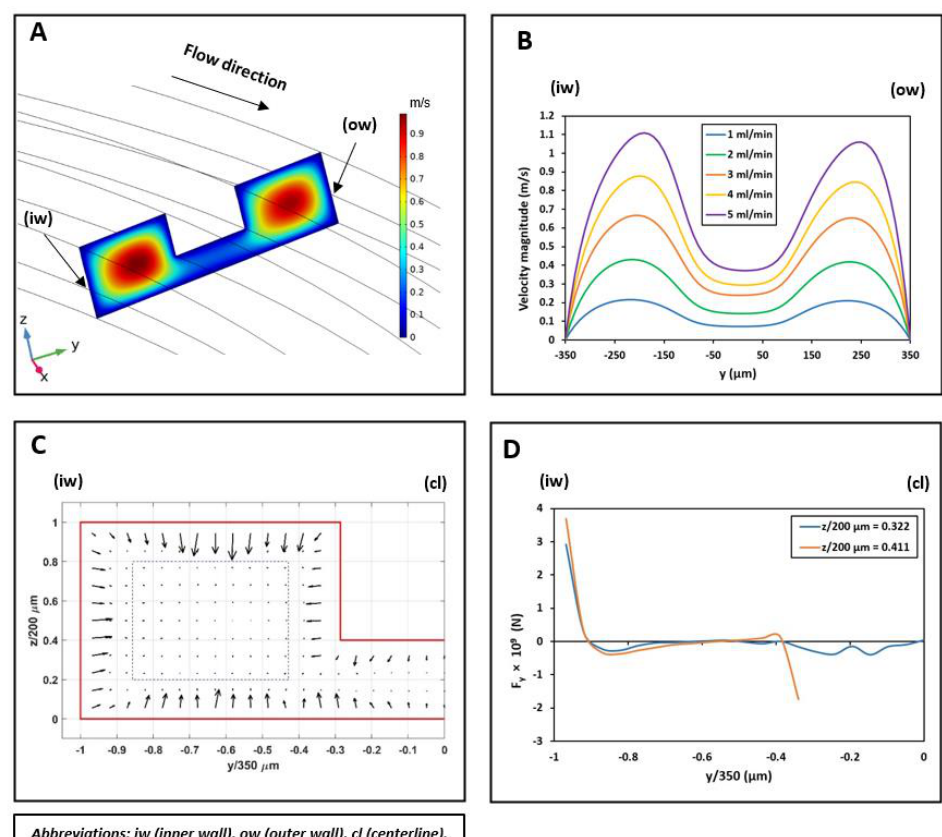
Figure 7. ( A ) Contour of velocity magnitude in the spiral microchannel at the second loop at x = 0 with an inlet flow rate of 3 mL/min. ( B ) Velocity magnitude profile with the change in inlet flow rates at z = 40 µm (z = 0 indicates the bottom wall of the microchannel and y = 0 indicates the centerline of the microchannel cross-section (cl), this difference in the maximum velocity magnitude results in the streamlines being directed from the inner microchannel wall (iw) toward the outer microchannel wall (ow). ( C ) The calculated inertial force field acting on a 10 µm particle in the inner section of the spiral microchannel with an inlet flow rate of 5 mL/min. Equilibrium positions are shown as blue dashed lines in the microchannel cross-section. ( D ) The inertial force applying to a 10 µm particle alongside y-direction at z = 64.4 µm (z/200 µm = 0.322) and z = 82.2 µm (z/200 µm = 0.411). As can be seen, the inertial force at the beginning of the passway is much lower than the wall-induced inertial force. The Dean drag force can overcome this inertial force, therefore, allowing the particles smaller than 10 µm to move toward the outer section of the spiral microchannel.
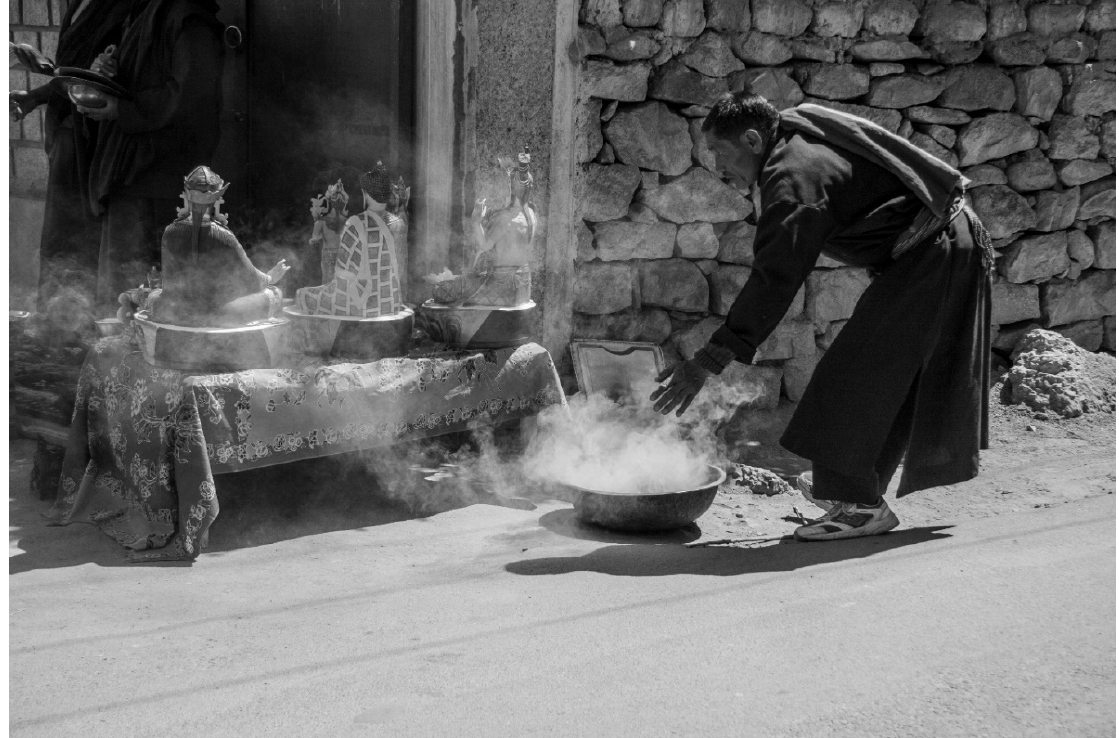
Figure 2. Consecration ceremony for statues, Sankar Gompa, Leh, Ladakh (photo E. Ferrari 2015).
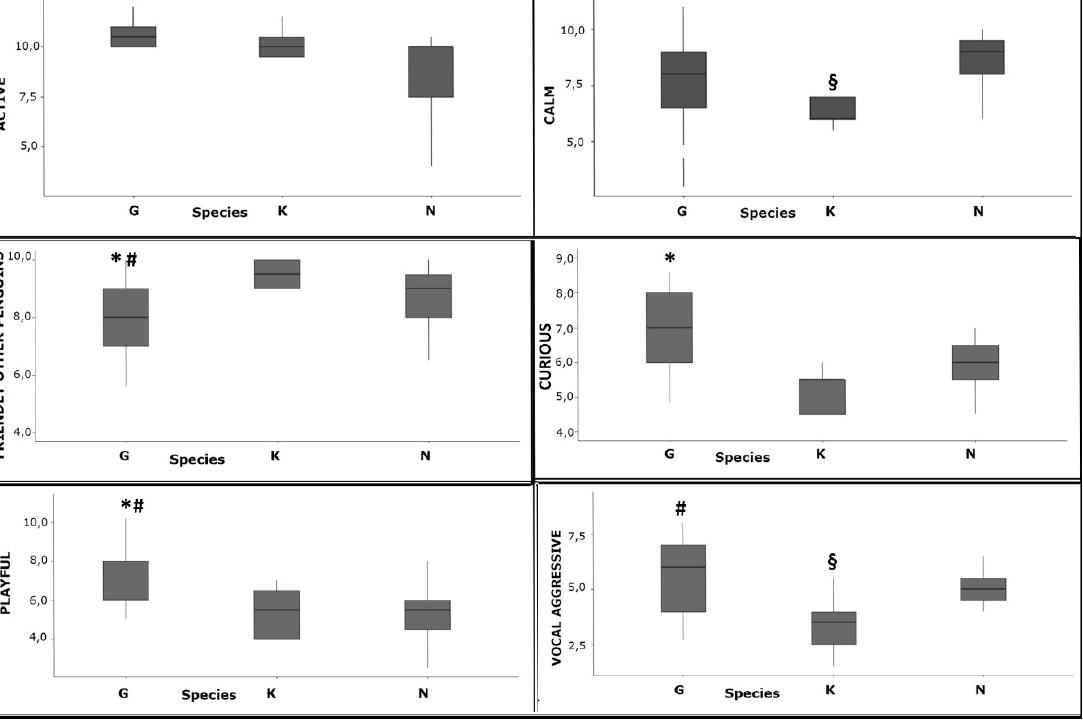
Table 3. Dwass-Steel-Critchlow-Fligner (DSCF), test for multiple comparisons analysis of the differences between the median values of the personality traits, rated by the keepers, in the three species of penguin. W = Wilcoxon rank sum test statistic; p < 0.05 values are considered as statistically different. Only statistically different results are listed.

▸ ASSIGNMENT:
Nothing but the lines from the beginning of the material through the line with "Figure 2. Consecration" should appear, printed exactly, with no pictures among them.

▸ WRITTEN ANSWER:
Figure 7. ( A ) Contour of velocity magnitude in the spiral microchannel at the second loop at x = 0 with an inlet flow rate of 3 mL/min. ( B ) Velocity magnitude profile with the change in inlet flow rates at z = 40 µm (z = 0 indicates the bottom wall of the microchannel and y = 0 indicates the centerline of the microchannel cross-section (cl), this difference in the maximum velocity magnitude results in the streamlines being directed from the inner microchannel wall (iw) toward the outer microchannel wall (ow). ( C ) The calculated inertial force field acting on a 10 µm particle in the inner section of the spiral microchannel with an inlet flow rate of 5 mL/min. Equilibrium positions are shown as blue dashed lines in the microchannel cross-section. ( D ) The inertial force applying to a 10 µm particle alongside y-direction at z = 64.4 µm (z/200 µm = 0.322) and z = 82.2 µm (z/200 µm = 0.411). As can be seen, the inertial force at the beginning of the passway is much lower than the wall-induced inertial force. The Dean drag force can overcome this inertial force, therefore, allowing the particles smaller than 10 µm to move toward the outer section of the spiral microchannel.
Figure 2. Consecration ceremony for statues, Sankar Gompa, Leh, Ladakh (photo E. Ferrari 2015).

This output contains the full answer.